◆ **TASK ITEM**: Pull out every line below that contains the word "action".
──────── INPUT DATA ────────
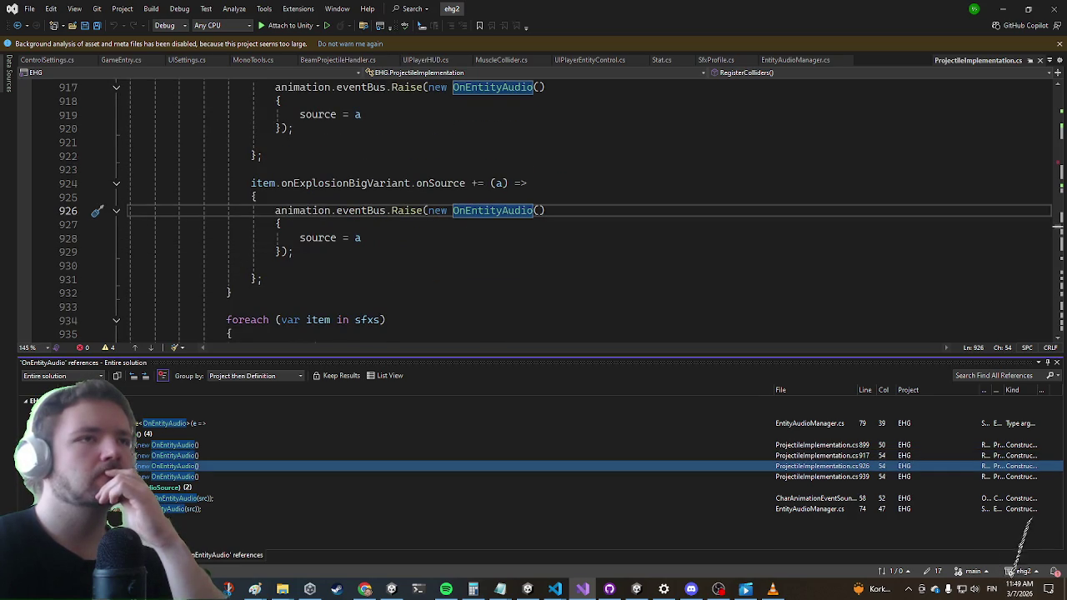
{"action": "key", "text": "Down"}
────────
──────── INPUT DATA ────────
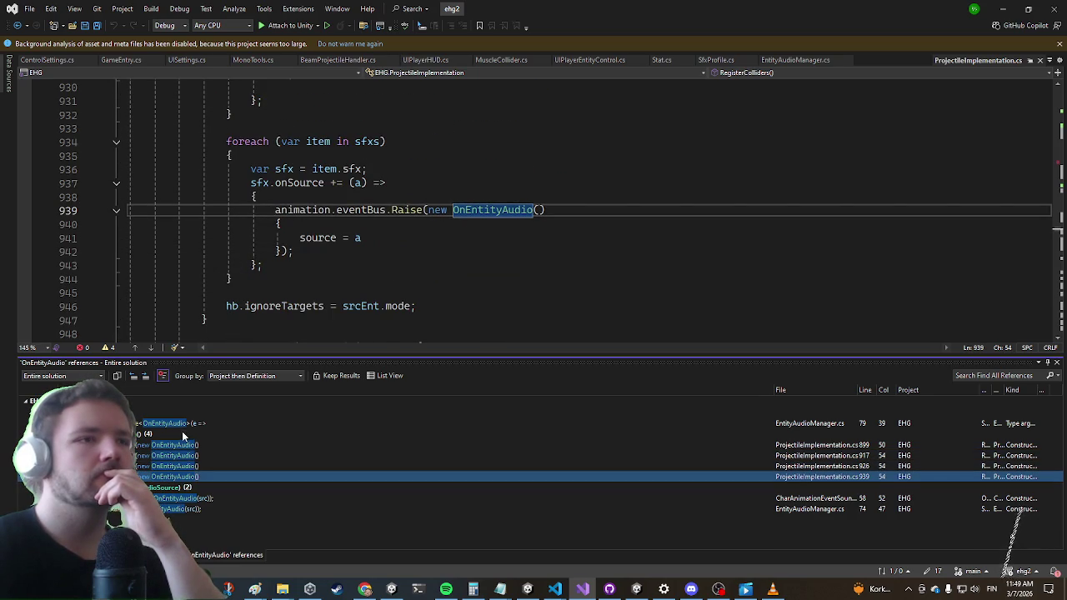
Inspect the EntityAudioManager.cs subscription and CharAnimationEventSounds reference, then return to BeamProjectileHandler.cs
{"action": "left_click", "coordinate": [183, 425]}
────────
◆ **RESPONSE AREA**:
{"action": "key", "text": "Down"}
{"action": "left_click", "coordinate": [183, 425]}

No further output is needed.